Parenting is definitely one of the most challenging roles that any person can experience. So it is normal to have loads of questions along the way, and to wonder how you should handle a particular issue or situation. Although at times you may feel that you are struggling alone, the fact is that most parents face similar difficulties and quandaries as they seek to raise their children in the best possible way. It can be very encouraging to know that others have walked this path before you and have found their way through successfully. So let the following nine no-nonsense questions and answers give you a good head-start as you go on to find the answers to all your parenting questions.
1. How can I get my child to sleep peacefully?
Sleep deprivation is one of the most draining aspects of early parenthood, so it is vital that you get your baby into a good sleeping routine as soon as possible. Make bedtimes one of their favourite parts of the day, where you tell (or read) stories, reassure them of your love and care and perhaps say a prayer before you kiss them and tuck them safely into bed. Remember, you child will always try to get you to stay a little longer, but you need to be firm and resist the temptation, for their sake and yours.
2. What is the best way to go about potty training?
There is not one simple answer to this question as every child is different and some catch on much quicker than others. So it’s important that you do not place pressure on the child or create any kind of anxiety about the whole area of potty training. Rather make it a fun experience with star charts and small rewards, and of course the enticement of being able to wear “big underwear” instead of baby diapers.
3. Why do children tell lies and what can I do about it?
Lying is a very common occurrence with kids and it is one of your responsibilities as a parent to teach your children to be truthful. Of course you need to be committed to truth yourself – it’s no good expecting your child to be truthful when you tell lies yourself. Lying is often motivated by fear of punishment, or as a means of escaping reality and making themselves feel important. Try to find out what is motivating your child to lie so that you can deal with the root of the issue.
4. How do I talk to my children about sex?
Firstly ask yourself how you found out about the birds and the bees, and whether or not you would want your children to follow the same route. If you were left to figure things out for yourself, chances are you would prefer to teach your children the facts in an informative and pleasant manner. Children are naturally curious, so let their questions guide your discussion. As you keep your lines of communication open with your child, you will be able to talk about anything and everything, including sex.
5. Should kids get pocket money?
Giving your children pocket money is a great way to train them how to manage their finances. Besides having money to cover certain needs and treats they can also learn how to save and how to give generously to others. Once your children reach their teenage years you might consider reducing their pocket money in order to encourage them to start finding ways to earn their own money by taking a weekend job or making items to sell.
6. Are pets a good idea and who takes care of them?
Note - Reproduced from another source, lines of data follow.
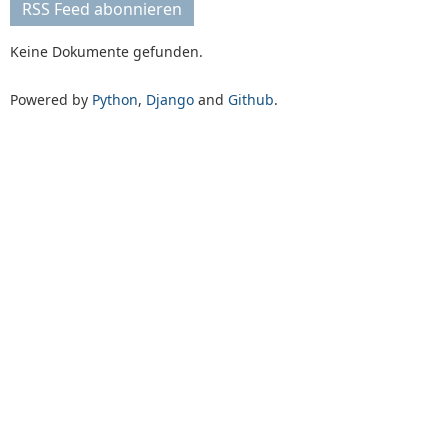
RSS Feed abonnieren
Keine Dokumente gefunden.
Powered by
Python
,
Django
and
Github
.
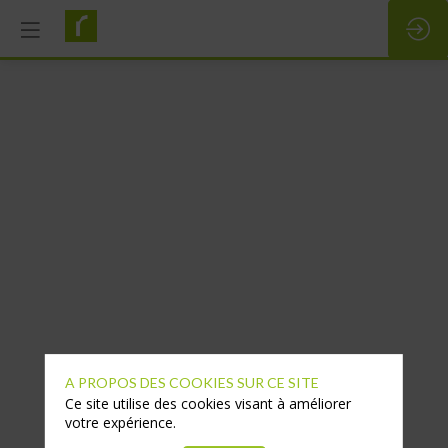
A PROPOS DES COOKIES SUR CE SITE
Ce site utilise des cookies visant à améliorer
votre expérience.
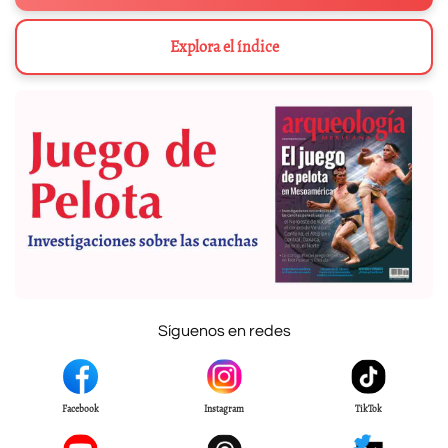
Explora el índice
Síguenos en redes
Facebook
Instagram
TikTok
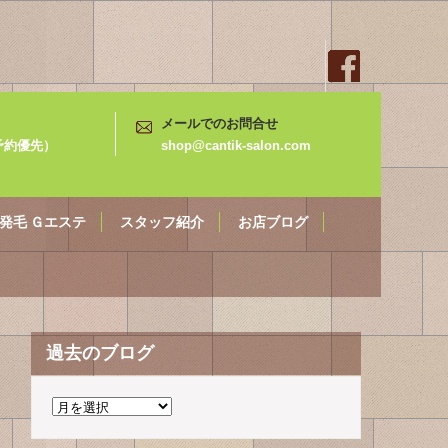
メールでのお問合せ
3（予約優先）
shop@cantik-salon.com
発毛 Ｇエステ
スタッフ紹介
お店ブログ
過去のブログ
過
去
の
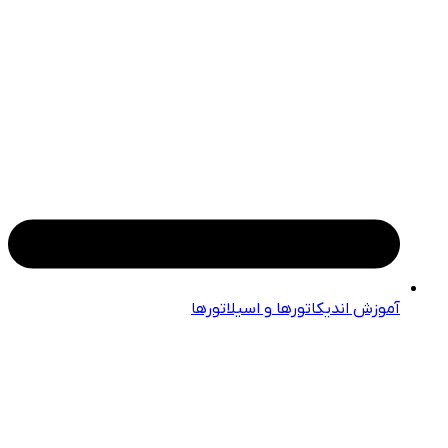
آموزش اندیکاتورها و اسیلاتورها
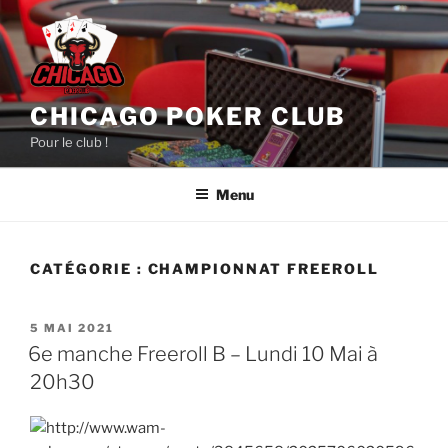
Aller
au
contenu
principal
CHICAGO POKER CLUB
Pour le club !
Menu
CATÉGORIE :
CHAMPIONNAT FREEROLL
PUBLIÉ
5 MAI 2021
LE
6e manche Freeroll B – Lundi 10 Mai à
20h30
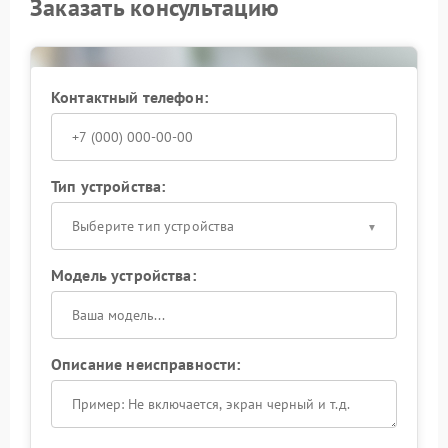
Заказать консультацию
выявляем скрытые дефекты электронных
компонентов.
Доверьте диагностику и ремонт ИБП Zota
профессионалам. Обратитесь в сервис прямо
сейчас, чтобы вернуть устройству надежность и
Контактный телефон:
стабильность!
Тип устройства:
Выберите тип устройства
Модель устройства:
Описание неисправности:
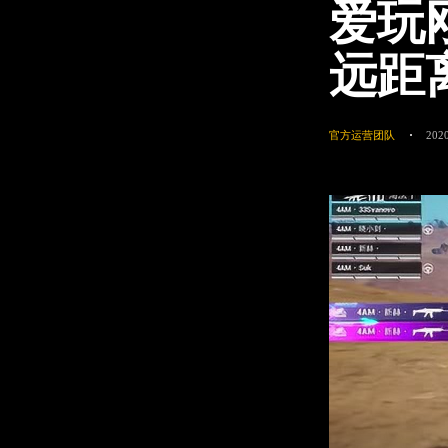
爱玩刚
远距
官方运营团队
2020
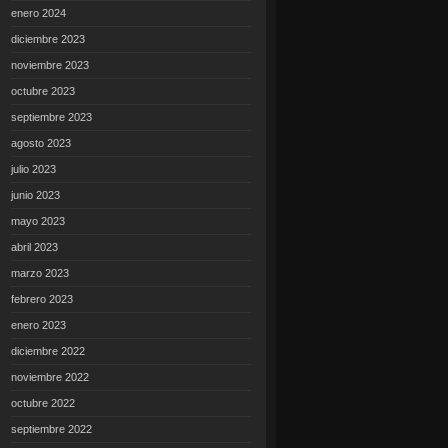
enero 2024
diciembre 2023
noviembre 2023
octubre 2023
septiembre 2023
agosto 2023
julio 2023
junio 2023
mayo 2023
abril 2023
marzo 2023
febrero 2023
enero 2023
diciembre 2022
noviembre 2022
octubre 2022
septiembre 2022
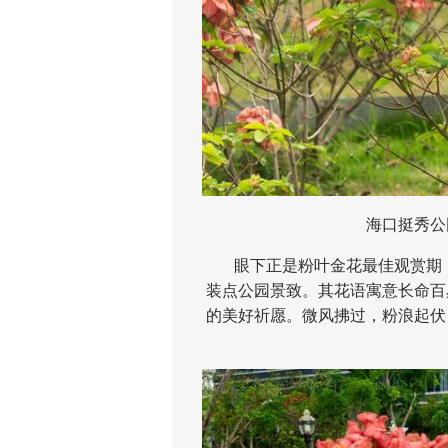
海口挺秀公园
眼下正是粉叶金花最佳观赏期，花
装点公园景致。其花语寓意长命百
的美好祈愿。微风拂过，粉浪起伏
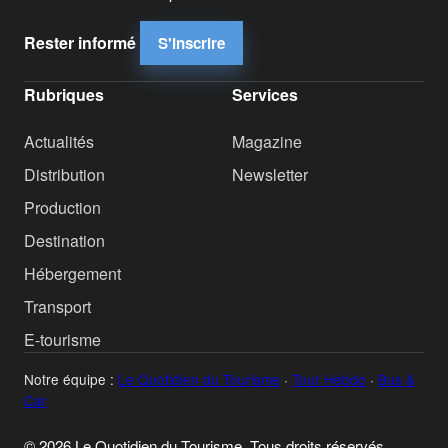
Rester informé
S'inscrire
Rubriques
Services
Actualités
Magazine
Distribution
Newsletter
Production
Destination
Hébergement
Transport
E-tourisme
Notre équipe :
Le Quotidien du Tourisme
·
Tour Hebdo
·
Bus &
Car
© 2026 Le Quotidien du Tourisme. Tous droits réservés.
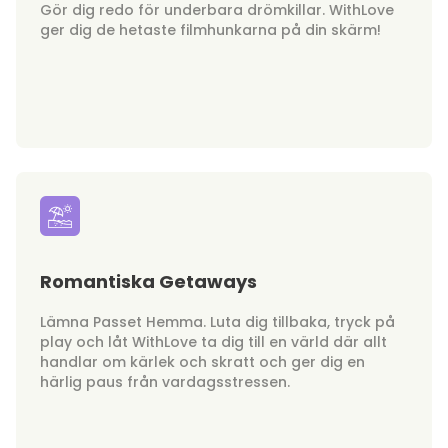
Gör dig redo för underbara drömkillar. WithLove
ger dig de hetaste filmhunkarna på din skärm!
Romantiska Getaways
Lämna Passet Hemma. Luta dig tillbaka, tryck på
play och låt WithLove ta dig till en värld där allt
handlar om kärlek och skratt och ger dig en
härlig paus från vardagsstressen.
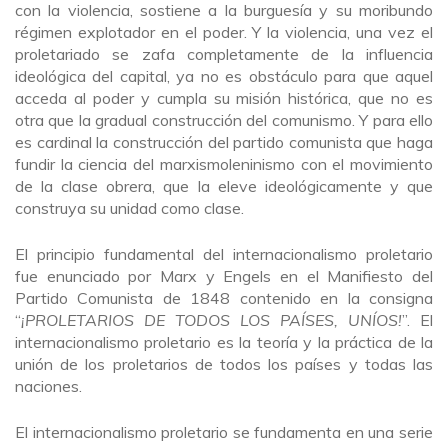
con la violencia, sostiene a la burguesía y su moribundo
régimen explotador en el poder. Y la violencia, una vez el
proletariado se zafa completamente de la influencia
ideológica del capital, ya no es obstáculo para que aquel
acceda al poder y cumpla su misión histórica, que no es
otra que la gradual construcción del comunismo. Y para ello
es cardinal la construcción del partido comunista que haga
fundir la ciencia del marxismoleninismo con el movimiento
de la clase obrera, que la eleve ideológicamente y que
construya su unidad como clase.
El principio fundamental del internacionalismo proletario
fue enunciado por Marx y Engels en el Manifiesto del
Partido Comunista de 1848 contenido en la consigna
“
¡PROLETARIOS DE TODOS LOS PAÍSES, UNÍOS!
”. El
internacionalismo proletario es la teoría y la práctica de la
unión de los proletarios de todos los países y todas las
naciones.
El internacionalismo proletario se fundamenta en una serie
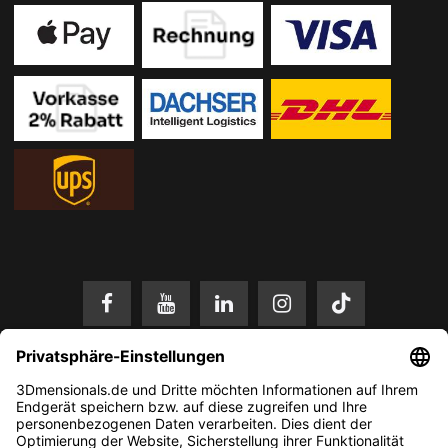
* Alle Preise in EUR inkl. gesetzl. Mehrwertsteuer zzgl.
Versandkosten
.
Änderungen und Irrtümer vorbehalten. Nur solange der Vorrat reicht.
© 2026 3Dmensionals / PONTIALIS GmbH & Co. KG - All Rights Reserved.​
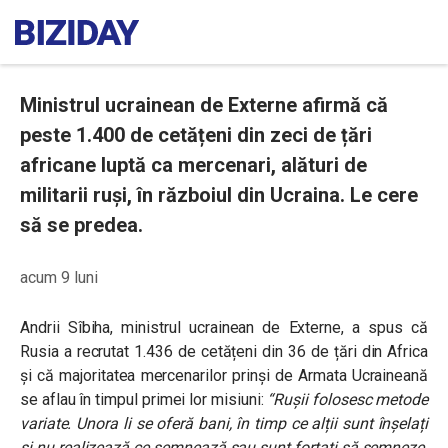
Ministrul ucrainean de Externe afirmă că
peste 1.400 de cetățeni din zeci de țări
africane luptă ca mercenari, alături de
militarii ruși, în războiul din Ucraina. Le cere
să se predea.
acum 9 luni
Andrii Sîbiha, ministrul ucrainean de Externe, a spus că
Rusia a recrutat 1.436 de cetățeni din 36 de țări din Africa
și că majoritatea mercenarilor prinși de Armata Ucraineană
se aflau în timpul primei lor misiuni:
“Rușii folosesc metode
variate. Unora li se oferă bani, în timp ce alții sunt înșelați
și nu realizează ce semnează sau sunt forțați să semneze.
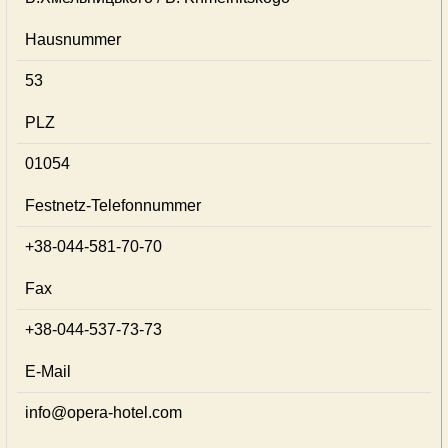
Hausnummer
53
PLZ
01054
Festnetz-Telefonnummer
+38-044-581-70-70
Fax
+38-044-537-73-73
E-Mail
info@opera-hotel.com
“Please, please, pleeeeease can I have a puppy?” or a hamster, or a guinea pig, or a budgie? How can you resist those pleading eyes and the joy and excitement that will inevitably follow if you get the greatly desired pet… but deep down in your heart you know that in a few short weeks you will most likely be the one feeding, cleaning and taking care of all the pets needs. However, pets can be an excellent training ground for children to take responsibility and learn that along with the pleasure of playing with their pets there is also a duty to fulfil.
7. What do I do if my child doesn’t want to go to school?
Most children have the odd day when they really don’t want to go to school. But if it becomes a pattern and your child is severely distressed, refusing to get out of bed or get ready for school, then you would need to delve deeper and discover the underlying reasons. Perhaps your child is being bullied, or perhaps they have a learning disability which puts them continually on the back foot in the classroom. Do whatever it takes to help your child reach a place where they are willing and contented to go off to school every day.
8. How can I help a child who is anxious and nervous?
When kids are overly anxious they need a parenting style which is kind and understanding but also encourages and empowers them to tackle and overcome their fears. Help your children to understand the difference between healthy caution and unhealthy fear. Teach them the skills they need to cope with whatever it is that frightens them. For instance, if they are afraid of the dark, set the bedside lamp right next to their bed and show them how to switch it on when they need to. If they end up leaving the lamp on all night, gradually help them to leave it off for longer and longer periods.
9. How do I teach my child to be mature and independent?
Reaching maturity is a journey comprising many small steps. Day by day as your child learns and grows you can be encouraging them to do things for themselves, whether it’s eating on their own or tying their shoelaces. Let your children explore and try new things, even if they fail or fall – it is all a vital part of their development. As their competence expands they will be able to reach out and do things for others, helping with chores and learning the secret of maturity which is overcoming the scourge of self-centredness.